___ Input for this task
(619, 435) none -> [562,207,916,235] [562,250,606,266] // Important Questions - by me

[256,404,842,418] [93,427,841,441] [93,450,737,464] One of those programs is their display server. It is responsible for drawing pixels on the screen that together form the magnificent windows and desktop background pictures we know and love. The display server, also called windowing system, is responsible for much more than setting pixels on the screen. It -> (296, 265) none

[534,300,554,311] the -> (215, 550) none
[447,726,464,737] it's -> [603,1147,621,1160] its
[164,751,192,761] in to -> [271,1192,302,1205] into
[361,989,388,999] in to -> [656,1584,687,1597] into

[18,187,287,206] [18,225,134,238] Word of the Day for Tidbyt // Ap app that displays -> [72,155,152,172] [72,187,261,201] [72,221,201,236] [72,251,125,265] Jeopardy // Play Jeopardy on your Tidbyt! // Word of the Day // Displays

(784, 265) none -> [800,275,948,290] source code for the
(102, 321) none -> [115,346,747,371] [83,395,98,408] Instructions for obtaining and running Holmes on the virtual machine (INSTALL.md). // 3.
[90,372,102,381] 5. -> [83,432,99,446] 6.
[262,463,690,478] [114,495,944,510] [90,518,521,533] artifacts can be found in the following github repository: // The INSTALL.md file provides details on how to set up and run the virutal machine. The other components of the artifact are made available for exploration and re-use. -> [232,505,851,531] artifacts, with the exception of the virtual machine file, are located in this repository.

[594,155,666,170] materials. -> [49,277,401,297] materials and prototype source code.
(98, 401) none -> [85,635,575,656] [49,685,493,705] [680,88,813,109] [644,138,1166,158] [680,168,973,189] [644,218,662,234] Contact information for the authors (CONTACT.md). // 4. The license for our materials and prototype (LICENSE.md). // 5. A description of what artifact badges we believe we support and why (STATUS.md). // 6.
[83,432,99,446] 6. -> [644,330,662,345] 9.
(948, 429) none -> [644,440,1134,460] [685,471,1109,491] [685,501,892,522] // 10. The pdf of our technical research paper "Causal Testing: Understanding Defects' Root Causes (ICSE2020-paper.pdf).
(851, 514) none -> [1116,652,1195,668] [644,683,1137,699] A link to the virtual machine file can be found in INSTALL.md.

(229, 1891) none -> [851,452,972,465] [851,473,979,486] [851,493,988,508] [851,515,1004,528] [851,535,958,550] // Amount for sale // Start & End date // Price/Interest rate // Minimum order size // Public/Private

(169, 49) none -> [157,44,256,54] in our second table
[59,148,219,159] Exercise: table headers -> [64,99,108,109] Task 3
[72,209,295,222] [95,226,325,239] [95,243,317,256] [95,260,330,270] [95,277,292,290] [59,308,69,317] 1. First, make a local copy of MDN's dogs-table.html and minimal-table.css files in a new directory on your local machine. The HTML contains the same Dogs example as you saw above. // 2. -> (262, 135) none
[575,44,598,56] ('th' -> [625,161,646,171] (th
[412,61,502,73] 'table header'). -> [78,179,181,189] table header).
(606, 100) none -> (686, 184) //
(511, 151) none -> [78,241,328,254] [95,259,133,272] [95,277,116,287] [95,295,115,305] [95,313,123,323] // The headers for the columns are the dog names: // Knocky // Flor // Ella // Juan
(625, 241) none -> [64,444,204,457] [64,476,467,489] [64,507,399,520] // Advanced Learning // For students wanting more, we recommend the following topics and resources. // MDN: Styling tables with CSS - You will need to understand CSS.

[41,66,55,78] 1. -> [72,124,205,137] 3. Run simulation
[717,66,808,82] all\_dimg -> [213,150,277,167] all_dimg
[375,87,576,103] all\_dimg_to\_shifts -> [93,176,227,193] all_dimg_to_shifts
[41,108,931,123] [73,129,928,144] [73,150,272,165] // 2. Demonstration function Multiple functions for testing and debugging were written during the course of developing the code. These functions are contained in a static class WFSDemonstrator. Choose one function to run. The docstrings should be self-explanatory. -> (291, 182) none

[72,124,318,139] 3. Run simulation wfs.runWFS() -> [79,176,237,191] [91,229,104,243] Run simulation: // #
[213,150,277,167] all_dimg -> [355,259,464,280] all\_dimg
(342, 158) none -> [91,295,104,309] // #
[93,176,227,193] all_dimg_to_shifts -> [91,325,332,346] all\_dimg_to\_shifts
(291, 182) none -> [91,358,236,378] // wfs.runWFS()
______
Exercise goal >> The required response is a complete, exact copy of the records.

Final answer >>
(619, 435) none -> [562,207,916,235] [562,250,606,266] // Important Questions - by me

[256,404,842,418] [93,427,841,441] [93,450,737,464] One of those programs is their display server. It is responsible for drawing pixels on the screen that together form the magnificent windows and desktop background pictures we know and love. The display server, also called windowing system, is responsible for much more than setting pixels on the screen. It -> (296, 265) none

[534,300,554,311] the -> (215, 550) none
[447,726,464,737] it's -> [603,1147,621,1160] its
[164,751,192,761] in to -> [271,1192,302,1205] into
[361,989,388,999] in to -> [656,1584,687,1597] into

[18,187,287,206] [18,225,134,238] Word of the Day for Tidbyt // Ap app that displays -> [72,155,152,172] [72,187,261,201] [72,221,201,236] [72,251,125,265] Jeopardy // Play Jeopardy on your Tidbyt! // Word of the Day // Displays

(784, 265) none -> [800,275,948,290] source code for the
(102, 321) none -> [115,346,747,371] [83,395,98,408] Instructions for obtaining and running Holmes on the virtual machine (INSTALL.md). // 3.
[90,372,102,381] 5. -> [83,432,99,446] 6.
[262,463,690,478] [114,495,944,510] [90,518,521,533] artifacts can be found in the following github repository: // The INSTALL.md file provides details on how to set up and run the virutal machine. The other components of the artifact are made available for exploration and re-use. -> [232,505,851,531] artifacts, with the exception of the virtual machine file, are located in this repository.

[594,155,666,170] materials. -> [49,277,401,297] materials and prototype source code.
(98, 401) none -> [85,635,575,656] [49,685,493,705] [680,88,813,109] [644,138,1166,158] [680,168,973,189] [644,218,662,234] Contact information for the authors (CONTACT.md). // 4. The license for our materials and prototype (LICENSE.md). // 5. A description of what artifact badges we believe we support and why (STATUS.md). // 6.
[83,432,99,446] 6. -> [644,330,662,345] 9.
(948, 429) none -> [644,440,1134,460] [685,471,1109,491] [685,501,892,522] // 10. The pdf of our technical research paper "Causal Testing: Understanding Defects' Root Causes (ICSE2020-paper.pdf).
(851, 514) none -> [1116,652,1195,668] [644,683,1137,699] A link to the virtual machine file can be found in INSTALL.md.

(229, 1891) none -> [851,452,972,465] [851,473,979,486] [851,493,988,508] [851,515,1004,528] [851,535,958,550] // Amount for sale // Start & End date // Price/Interest rate // Minimum order size // Public/Private

(169, 49) none -> [157,44,256,54] in our second table
[59,148,219,159] Exercise: table headers -> [64,99,108,109] Task 3
[72,209,295,222] [95,226,325,239] [95,243,317,256] [95,260,330,270] [95,277,292,290] [59,308,69,317] 1. First, make a local copy of MDN's dogs-table.html and minimal-table.css files in a new directory on your local machine. The HTML contains the same Dogs example as you saw above. // 2. -> (262, 135) none
[575,44,598,56] ('th' -> [625,161,646,171] (th
[412,61,502,73] 'table header'). -> [78,179,181,189] table header).
(606, 100) none -> (686, 184) //
(511, 151) none -> [78,241,328,254] [95,259,133,272] [95,277,116,287] [95,295,115,305] [95,313,123,323] // The headers for the columns are the dog names: // Knocky // Flor // Ella // Juan
(625, 241) none -> [64,444,204,457] [64,476,467,489] [64,507,399,520] // Advanced Learning // For students wanting more, we recommend the following topics and resources. // MDN: Styling tables with CSS - You will need to understand CSS.

[41,66,55,78] 1. -> [72,124,205,137] 3. Run simulation
[717,66,808,82] all\_dimg -> [213,150,277,167] all_dimg
[375,87,576,103] all\_dimg_to\_shifts -> [93,176,227,193] all_dimg_to_shifts
[41,108,931,123] [73,129,928,144] [73,150,272,165] // 2. Demonstration function Multiple functions for testing and debugging were written during the course of developing the code. These functions are contained in a static class WFSDemonstrator. Choose one function to run. The docstrings should be self-explanatory. -> (291, 182) none

[72,124,318,139] 3. Run simulation wfs.runWFS() -> [79,176,237,191] [91,229,104,243] Run simulation: // #
[213,150,277,167] all_dimg -> [355,259,464,280] all\_dimg
(342, 158) none -> [91,295,104,309] // #
[93,176,227,193] all_dimg_to_shifts -> [91,325,332,346] all\_dimg_to\_shifts
(291, 182) none -> [91,358,236,378] // wfs.runWFS()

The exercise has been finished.